堂 剛(どう つよし)
東京生まれ。イタリア・フィレンツェ在住。2004年にイタリア中部小都市オルヴィエートに移住、その後フィレンツェに移る。
webデザイン、ライター、翻訳、コーディネーター等の仕事に従事しながら、イタリアのレストランやホテル、生活の情報を日本へ伝えるウェブサイトを運営。
イタリア情報サイト「アーモイタリア」
自ら足を運んで取材したレポートがたくさん掲載されています。
http://www.amoitalia.com/
イタリア生活日記
http://blog.belgiappone.com/
グルメやファッションの発信地と知られるイタリアは、世界遺産を数多く擁するヨーロッパ随一の美しい国として知られています。
ドイツを代表する文豪ゲーテも美しいイタリアに憧れを抱き、2年間にわたり各地を滞在した経験を持ちます。その誰をも魅了するイタリアですが最近町が汚くなってきています。日本人旅行者の口からも「イタリアは思っていたよりも汚いですね」という悲しい言葉を耳にすることが多くなりました。
遠くから見る美しい街並みとは裏腹に、実際に歩いてみると道端のゴミが良く目につきます。タバコのポイ捨ては当たり前、レシートやガムの包み紙、ビール瓶なども路上に捨てる人が多いのです。
ここフィレンツェでは数年前にマナー条例が施行されましたが、今も吸い殻の投げ捨てや飼い犬の糞の放置が絶えません。
いずれも150ユーロ(2万円)程度の罰金ですが、取り締まる警察官もタバコを地面に捨てるくらいなので、あまり真剣に考えていないのかも知れません。
ゴミだけでなく落書きも、イタリアの各都市部で大きな問題となっています。皆さん覚えているでしょうか、2008年に日本人学生がフィレンツェ大聖堂のクーポラ(円屋根)に学校名入りで落書きしてワイドショーを賑わせました。その時イタリア人は「日本人はもっとも行儀の良い旅行者だ、あまり自分たちを責めるな」と寛大な対応をしてくれました。
実はイタリアでは古くから落書きが多く、いわば自由な風土を作ると容認されてきた経緯があります。
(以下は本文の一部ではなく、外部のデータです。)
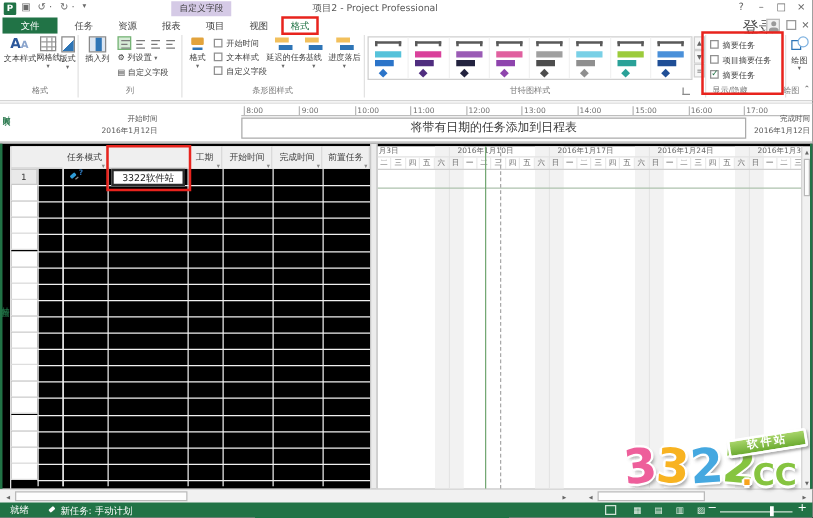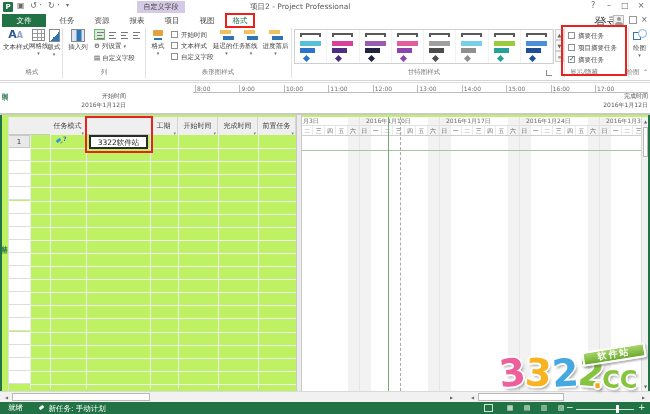--- a/index.html
+++ b/index.html
@@ -325,6 +325,7 @@
   <div class="tl-lbl" style="left:62px;top:19px;width:64px">2016年1月12日</div>
   <span id="ticks"><div class="tick" style="left: 195px; position: absolute;">8:00</div><div class="tick" style="left: 239.45px; position: absolute;">9:00</div><div class="tick" style="left: 283.9px; position: absolute;">10:00</div><div class="tick" style="left: 328.35px; position: absolute;">11:00</div><div class="tick" style="left: 372.8px; position: absolute;">12:00</div><div class="tick" style="left: 417.25px; position: absolute;">13:00</div><div class="tick" style="left: 461.7px; position: absolute;">14:00</div><div class="tick" style="left: 506.15px; position: absolute;">15:00</div><div class="tick" style="left: 550.6px; position: absolute;">16:00</div><div class="tick" style="left: 595.05px; position: absolute;">17:00</div></span>
   <div id="tickline"></div>
+  <div id="tlbox">将带有日期的任务添加到日程表</div>
   <div class="tl-lbl" style="left:598px;top:10px;width:50px">完成时间</div>
   <div class="tl-lbl" style="left:598px;top:19px;width:50px">2016年1月12日</div>
 </div>

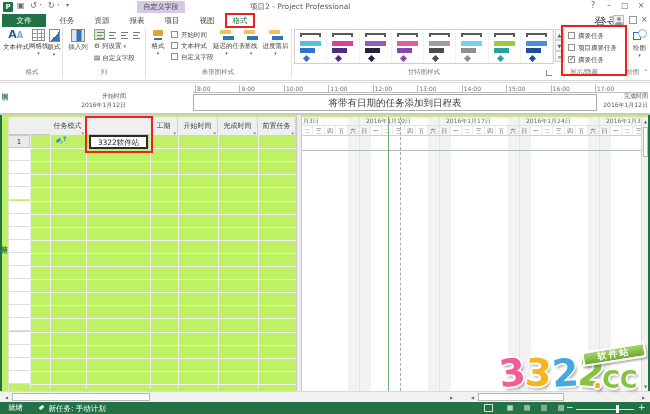--- a/index.html
+++ b/index.html
@@ -81,7 +81,7 @@
   #tlbox{position:absolute;left:193px;top:11px;width:404px;height:17px;border:1px solid #ababab;background:#fff;text-align:center;line-height:16px;font-size:9.5px;color:#3a3a3a}
   .tl-lbl{position:absolute;font-size:6px;color:#555;text-align:right}
   
-  #main{left:0;top:115px;width:650px;height:276px;background:#bef264}
+  #main{left:0;top:115px;width:650px;height:276px;background:#000000}
   #left-gutter{position:absolute;left:0;top:2px;width:9px;height:274px;border-right:1px solid #e0e0e0}
   #gantt-vlabel{position:absolute;left:1px;top:120px}
   .greenedge{position:absolute;width:2px;background:#217346;z-index:40}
実際フィレンツェのクーポラに上るとその落書きの多さに驚くでしょう。大理石の美しい通路は油性ペンで書かれた訪問者のサインであふれています。今では消してもきりがないことから、補修をすることを諦めてしまったようです。
近年問題視されているのは、「グラフィティ」と呼ばれるスプレーやフェルトペンを使った落書きアートが、個人宅や個人商店にまで広がってきていることです。
2015年に発表されたデータでは、ミラノだけでも1300人のライター(落書きを描く者)がいて、彼らのタグ(落書き)を補修するだけで、140億円かかるという試算が市民を驚かせました。
イタリアの主要都市では毎年15〜20%のライターが増えているといわれ、補修にかかる税負担は増えるばかりです。財政困難から市当局も、今後は修復費を建造物の所有者や住人に直接請求する検討も始めました。住人たちは自分の家を汚された上に、さらにお金まで払うリスクがあるのです。
新しい芸術を育みルネッサンスが開花したイタリアは、700年を経た今、新たな問題に直面しています。落書きは犯罪なのか、アートなのか、それとも自由を訴えるメッセージなのか。町が一体となってしっかりと問題解決に取り組むときが来たようです。